第5章 保健体育
「そんなの恥ずかしすぎて死んじゃいますよ!」
木茂山「わかってる、だから誰も来ないような倉庫で資料作りをするんじゃないか」
「ちが、資料を作ること自体がです!」
すでに資料を作ることは決定事項のように言ってくる。そんなこと誰も了承していないのに、と思っていると、木茂山先生は保健体育の先生を助けると思って、と言ってくる。
他の先生のことを話に出すのはズルい。断れなくなってしまうではないか。
「・・・・顔は?」
木茂山「出さないに決まってるだろう」
「私だってバレないようにしてくださいよ」
木茂山「わかった、協力ありがとう」
本当はとても嫌だが仕方がない。保健体育の先生のためだと自分に言い聞かせていたが、木茂山の思惑は違ったようだった。
木茂山「(保健体育の先生に言われてるなんて嘘に決まってるだろ。お前は俺の毎晩のオカズになるんだよ)
じゃあセッティングするから待ってろ」
木茂山先生は持ってきていたカメラやスマホを何台か三脚に取り付け始める。本当に撮るんだと心臓が爆発しそうだ。

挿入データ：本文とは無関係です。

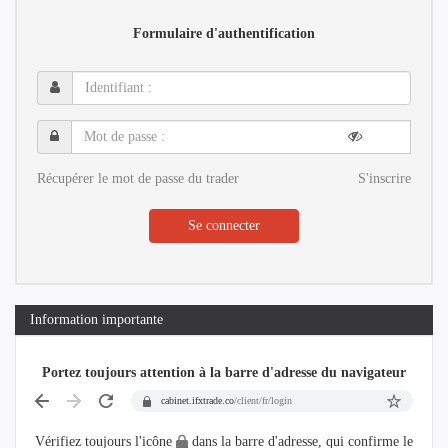
Formulaire d'authentification
Identifiant
:
Mot
de
passe
Récupérer le mot de passe du trader
S'inscrire
:
Se connecter
Information importante
Portez toujours attention à la barre d'adresse du navigateur
cabinet.ifxtrade.co
/client/fr/login
Vérifiez toujours l'icône
dans la barre d'adresse, qui confirme le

元彼とも何度も身体を重ねてきており、その行為自体には抵抗はない。しかし、担任の先生の目の前で身体を曝け出すなんて。
そう思っているうちにセッティングが完了したようだ。
体操用マットが敷かれ、その周りにはカメラ。
きっとあのマットがいわゆる舞台なのだろう。
木茂山「ほら、マットの上に行って」
「はい・・・」
おずおずとマットの上に乗った。
木茂山「じゃあ、制服だと友だちにバレちゃうかもでしょ。脱いでからカメラ回すから、裸になっちゃって」
いきなりか、と思ったがそれもそうだ。保健体育の資料が自分たち生徒の中にいるとわかったら「一体誰なんだ」と犯人探しのようなものが始まってしまう。
恥ずかしいが脱ぐしか無い。
スル・・・と制服に手をかけ脱いでいった。
木茂山「(グフ、もう録画は始まってるんだけどね)」
制服を脱ぐことに集中していた私は、木茂山先生がニヤニヤしていたことに気づいていなかった。